Leonardo Drew, No. 33A, 1999, Canvas, metal boxes, oxidized metal, rust, shoes, wire
99 x 96 x 22 inches, Cardboard, In the collection of the McNay Art Museum.
Leonardo Drew, Close-up view of No. 123, cardboard, cast Elmer's Glue, feathers, paint, paper, plastic, rope, string and wood. Installation.
Many of you are familiar with the work of artist Leonardo Drew who has recently relocated to San Antonio or splits time between Brooklyn and San Antonio. The University of Houston's Blaffer Gallery hosted a mid-career survey of his work this summer beginning in May and ending August 15. It was late in the exhibition when I visited the exhibition, prompted by artist friend, Ellen Hart. She was taken with his work and knowing what I have been doing recently, thought I would be too. She was right. I loved his work. I wish my visit would have been earlier in the summer because I am sure I would have revisited several times. Below is one of his installations.
Below: No. 28, 1992 Rust and canvas
Existed: Leonardo Drew, the exhibition, curated by gallery director and chief curator Claudia Schmuckli, included a major installation created in the gallery space, 14 major sculptures made between 1991 and 2005, and 12 works on paper made between 2005 and 2008. These pieces together present a representative survey of Drew's artistic development and point to the relevance of the direction the work is taking today. (paraphrased from the Blaffer Gallery web-site announcement.)
After looking at the whole exhibition I was struck with enormity of tedious labor it must require to make each work considering the scale and multiplicity of each piece. Khrystah Gorham, gallery assistant pictured below, said that because Drew feels that manual labor is really the heart of his work, he prefers to do all the labor himself, rather than hiring assistants to build the components.
An example---No.43 (1994) pictured in the Houston Press article, is made up of 880 hand-built boxes, each stuffed with rust-dusted and twisted scraps of fabric, sometimes trailing out or stretched over sealing them.
Above and below are some of the smaller pieces in this exhibition. More intimate and perhaps more poetic than the larger pieces, these hold their own with the larger work.

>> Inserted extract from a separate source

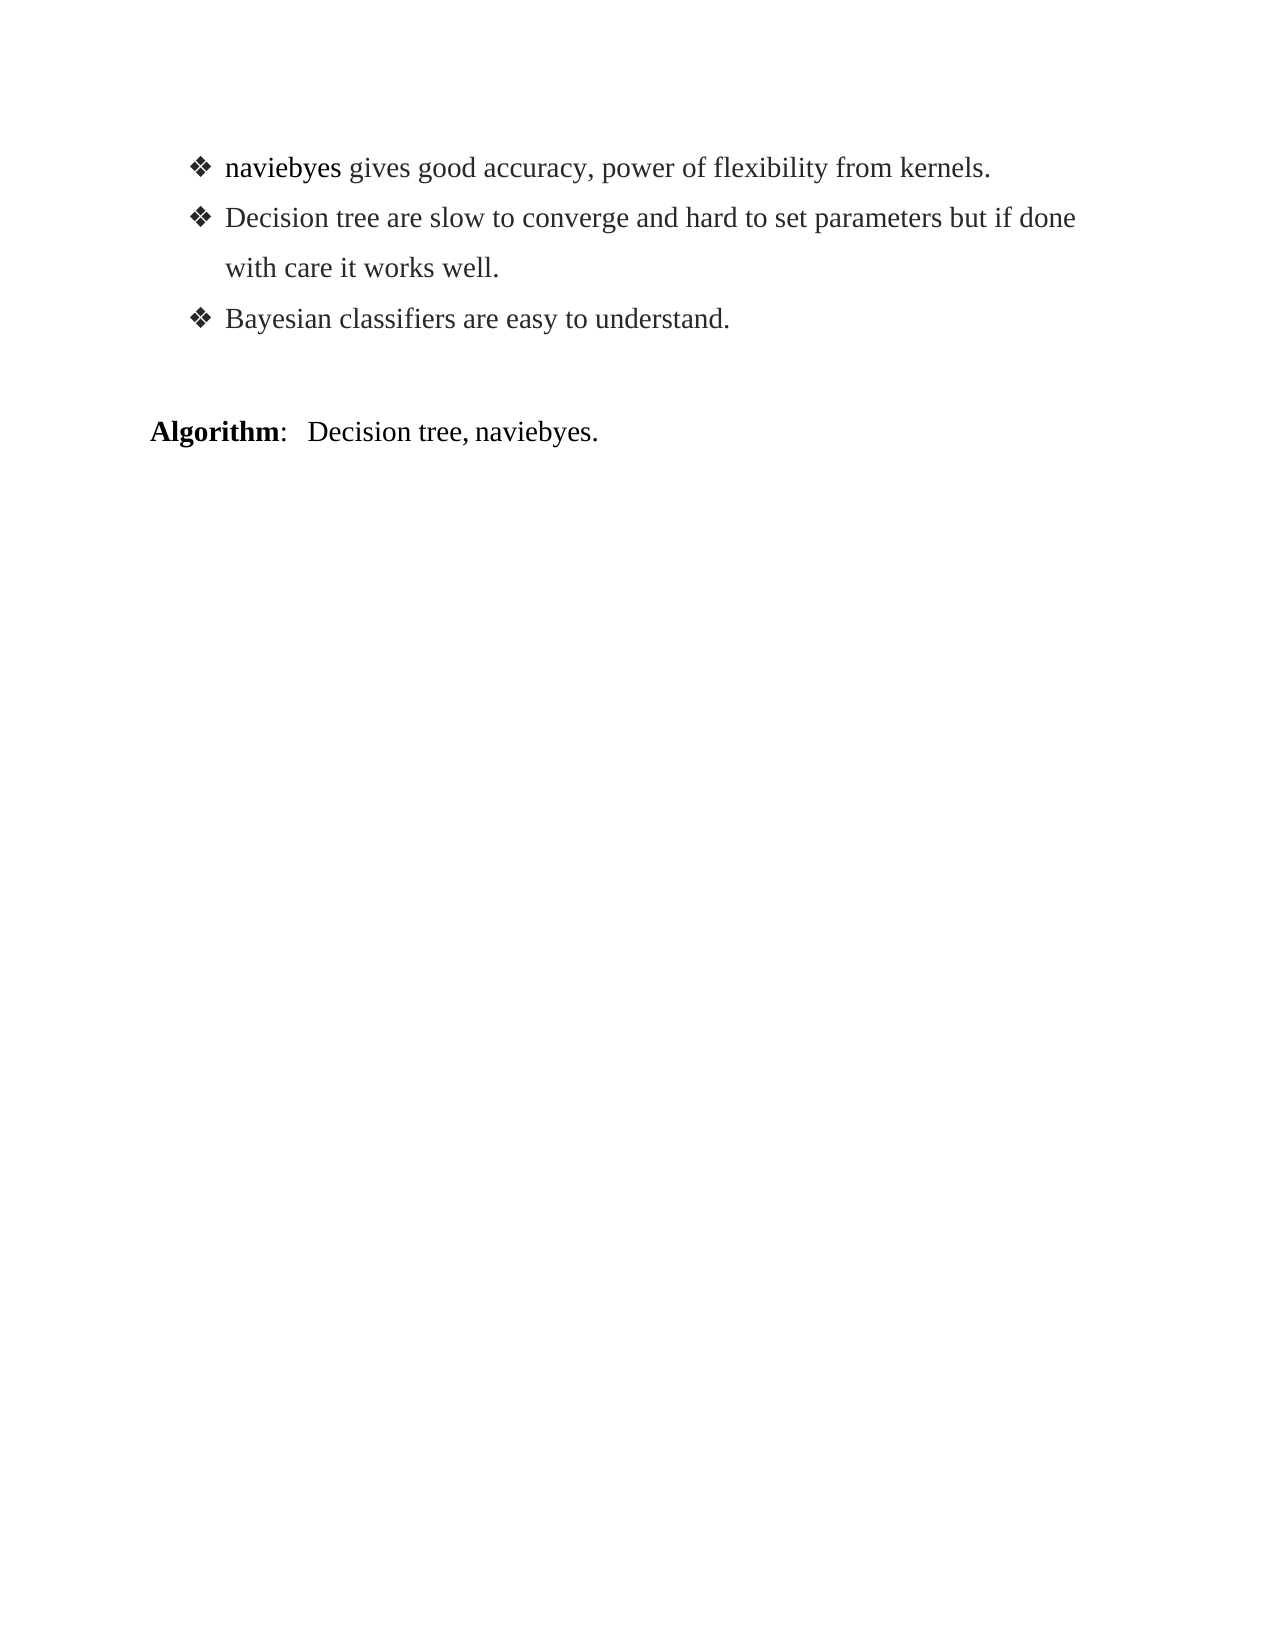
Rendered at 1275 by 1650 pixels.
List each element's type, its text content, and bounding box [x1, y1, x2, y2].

Rust, molded paper, wood, nails, rusted metals, raw cotton, preserved and stuffed dead birds are just some of the "stuff" Drew uses as art materials. Paper molded into tiny cubes are essential parts of these smaller works on paper along with string, even a pencil line here and there. Below the objects hanging from tied and twisted ropes are made of molded paper. "Ethereal, ghost-like immateriality, a sense of meditation" are just some words and phrases used in describing his sculptural pieces.
No. 94 2005, Cast paper, found objects, paint, rust; 153 x 144 x 12 inches
Curtesy of Skkema Jenkis & Co. I don't have the titles for the pieces pictured below.
I can't post about Leonardo Drew's work and not mention his use of numbers as titles in light of Joanne Mattera's interesting recent post discussion regarding titling of work earlier this summer. For me, his use of numbers as titles fits perfectly with the formally abstract compositions. The numbered titles designate and help one keep track but never get in the way. The work has such strength and "metaphorical weight" that a worded title would seem like mere window dressing.
No. 26, 1992 Canvas, rust, wood 120 x 168 x 6 inches Private Collection, New York
So, what do I like so much about his work? I like crude, unpolished materiality of the work; the ritual-like repetitive process involved in the making of the work; the strength and emotional impact of the larger pieces and of course the "visual poetry" of the smaller works on paper.
The way his work takes us back to the past with empathy and dignity is a plus.